A spokesman for TIAA-CREF cited the sector’s “low correlation to traditional asset classes,” as a primary reason for agriculture’s appeal. The firm also made an investment in agriculture research and development by founding the Center for Farmland Research at the University of Illinois in 2013.

State funds are joining the movement. Earlier this year, the board of Maine’s state employee pension fund, MainePERS, voted to invest $200 million. According to Farmland Investor, the Washington State Investment Board is committed to $550 million as part of its massive agribusiness investment strategy.

Pensions generally invest only a small part of their funds in private equity. For example, MainePERS targets 10 percent private equity in a mix that includes stocks, bonds, fixed income, infrastructure and natural resources.

Managing risk while growing the fund is of primary consideration when handling retirement accounts, so the choice of agribusiness may be perceived as a vote of confidence in the sector. According to chief investment officer Andrew Sawyer, MainePERS previously invested $130 million in agribusiness firms.

A report by the center, Farmland Markets: Valuation, Investment Performance and Issues for the Future, validates the health of the sector. According to the report, farmland in the U.S. is worth more than $3 trillion. Values are rising, with a corresponding increase in equity value that has outpaced debt growth. The debt-to-equity ratio is declining, from 21.2 percent in 1970 to 12 percent in 2012.

Real estate accounts for 82 percent of farmland assets, and values have been growing at a steady 5.5 percent over the past 40 years. In 2013, average value per farmland acre in the U.S. was $2,900, an increase of 9.4 percent over 2012. Some areas of the country, notably in the Lake States, Corn Belt and Northern Plains, are experiencing double digit real estate appreciation.
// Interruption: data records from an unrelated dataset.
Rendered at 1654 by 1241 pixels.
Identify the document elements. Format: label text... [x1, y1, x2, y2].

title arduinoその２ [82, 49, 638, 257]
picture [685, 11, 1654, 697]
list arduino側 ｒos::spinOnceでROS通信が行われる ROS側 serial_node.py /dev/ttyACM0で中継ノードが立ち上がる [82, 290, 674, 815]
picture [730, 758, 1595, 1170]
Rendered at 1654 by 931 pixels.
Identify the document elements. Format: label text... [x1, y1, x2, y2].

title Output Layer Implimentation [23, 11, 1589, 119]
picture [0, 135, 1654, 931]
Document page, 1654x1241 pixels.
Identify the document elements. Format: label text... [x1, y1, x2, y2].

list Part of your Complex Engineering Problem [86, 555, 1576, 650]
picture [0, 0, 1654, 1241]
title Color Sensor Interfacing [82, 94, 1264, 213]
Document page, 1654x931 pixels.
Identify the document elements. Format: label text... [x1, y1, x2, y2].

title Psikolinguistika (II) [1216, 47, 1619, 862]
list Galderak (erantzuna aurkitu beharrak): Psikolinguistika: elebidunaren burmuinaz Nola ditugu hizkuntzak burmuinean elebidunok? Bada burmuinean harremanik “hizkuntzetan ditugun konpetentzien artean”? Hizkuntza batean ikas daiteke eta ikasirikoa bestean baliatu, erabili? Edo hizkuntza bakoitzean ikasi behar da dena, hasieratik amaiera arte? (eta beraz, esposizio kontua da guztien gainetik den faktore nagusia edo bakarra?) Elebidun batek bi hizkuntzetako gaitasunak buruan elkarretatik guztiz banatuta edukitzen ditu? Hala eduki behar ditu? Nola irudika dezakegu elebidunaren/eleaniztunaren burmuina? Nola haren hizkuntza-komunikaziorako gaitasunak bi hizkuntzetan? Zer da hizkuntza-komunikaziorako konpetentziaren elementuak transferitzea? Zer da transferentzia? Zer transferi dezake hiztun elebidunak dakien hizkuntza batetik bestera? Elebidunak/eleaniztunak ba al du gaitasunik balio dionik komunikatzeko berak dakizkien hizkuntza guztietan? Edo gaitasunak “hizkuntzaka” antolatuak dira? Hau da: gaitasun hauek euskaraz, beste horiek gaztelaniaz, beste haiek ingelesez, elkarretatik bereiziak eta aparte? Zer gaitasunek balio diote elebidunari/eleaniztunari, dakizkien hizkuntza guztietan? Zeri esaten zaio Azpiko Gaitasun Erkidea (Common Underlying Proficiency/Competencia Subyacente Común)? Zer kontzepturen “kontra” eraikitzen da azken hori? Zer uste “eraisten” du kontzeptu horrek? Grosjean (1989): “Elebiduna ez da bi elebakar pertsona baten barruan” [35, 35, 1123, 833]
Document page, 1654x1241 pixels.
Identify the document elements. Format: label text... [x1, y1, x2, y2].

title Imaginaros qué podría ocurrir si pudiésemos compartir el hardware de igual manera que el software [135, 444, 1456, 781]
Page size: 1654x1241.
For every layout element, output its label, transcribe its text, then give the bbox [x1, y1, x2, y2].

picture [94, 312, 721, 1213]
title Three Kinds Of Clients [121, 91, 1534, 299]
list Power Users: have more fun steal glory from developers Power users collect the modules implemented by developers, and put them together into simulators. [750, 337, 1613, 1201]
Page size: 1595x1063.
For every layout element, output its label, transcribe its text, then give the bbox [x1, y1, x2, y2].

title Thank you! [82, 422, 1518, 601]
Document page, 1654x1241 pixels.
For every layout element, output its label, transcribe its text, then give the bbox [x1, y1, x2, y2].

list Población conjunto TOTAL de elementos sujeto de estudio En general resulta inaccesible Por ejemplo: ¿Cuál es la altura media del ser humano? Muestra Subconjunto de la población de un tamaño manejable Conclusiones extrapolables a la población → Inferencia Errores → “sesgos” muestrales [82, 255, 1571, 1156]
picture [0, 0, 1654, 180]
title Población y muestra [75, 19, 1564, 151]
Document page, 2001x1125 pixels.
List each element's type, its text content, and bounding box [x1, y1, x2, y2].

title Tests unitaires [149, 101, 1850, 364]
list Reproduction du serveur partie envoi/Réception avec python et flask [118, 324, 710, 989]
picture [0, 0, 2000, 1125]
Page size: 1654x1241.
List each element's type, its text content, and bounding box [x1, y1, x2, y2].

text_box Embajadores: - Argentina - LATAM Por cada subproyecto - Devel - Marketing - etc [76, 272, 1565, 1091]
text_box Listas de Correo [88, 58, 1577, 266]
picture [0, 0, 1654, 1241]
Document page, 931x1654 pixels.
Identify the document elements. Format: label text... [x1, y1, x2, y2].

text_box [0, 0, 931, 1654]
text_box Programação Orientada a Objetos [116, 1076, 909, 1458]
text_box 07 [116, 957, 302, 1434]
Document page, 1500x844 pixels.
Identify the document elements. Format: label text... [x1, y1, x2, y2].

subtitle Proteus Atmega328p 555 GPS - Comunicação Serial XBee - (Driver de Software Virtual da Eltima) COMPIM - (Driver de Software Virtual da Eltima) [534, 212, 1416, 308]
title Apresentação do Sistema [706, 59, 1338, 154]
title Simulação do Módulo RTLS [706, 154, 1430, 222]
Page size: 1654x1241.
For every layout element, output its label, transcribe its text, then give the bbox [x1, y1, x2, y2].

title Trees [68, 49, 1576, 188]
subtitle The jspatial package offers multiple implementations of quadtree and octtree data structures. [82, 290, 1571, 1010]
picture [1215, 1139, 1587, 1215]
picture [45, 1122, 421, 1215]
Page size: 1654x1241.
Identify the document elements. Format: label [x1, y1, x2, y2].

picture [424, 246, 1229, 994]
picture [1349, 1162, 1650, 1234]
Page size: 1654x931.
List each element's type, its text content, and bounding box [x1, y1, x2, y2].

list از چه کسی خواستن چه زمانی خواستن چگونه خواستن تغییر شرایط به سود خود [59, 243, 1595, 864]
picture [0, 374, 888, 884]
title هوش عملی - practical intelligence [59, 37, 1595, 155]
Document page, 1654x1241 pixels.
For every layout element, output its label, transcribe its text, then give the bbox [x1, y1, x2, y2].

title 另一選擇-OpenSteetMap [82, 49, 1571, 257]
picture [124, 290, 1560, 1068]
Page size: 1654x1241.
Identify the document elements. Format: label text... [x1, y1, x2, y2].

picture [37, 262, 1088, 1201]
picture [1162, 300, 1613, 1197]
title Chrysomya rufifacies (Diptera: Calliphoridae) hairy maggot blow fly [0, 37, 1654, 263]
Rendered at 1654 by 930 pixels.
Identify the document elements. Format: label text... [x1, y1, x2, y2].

In addition, agriculture fared better during the last recession. Presently, revenues are both high and stable. American agriculture has benefited by increased exports, which reached $150 billion in 2014, according to the USDA. The balance of trade is favorable, with exports outpacing imports by $43 billion during the same year. Favorable exchange rates and growing demand in developing countries are helping boost export activity.

Continued rising asset values coupled with strong revenue forecasts and historic stability combine to make farmland an attractive long-term investment.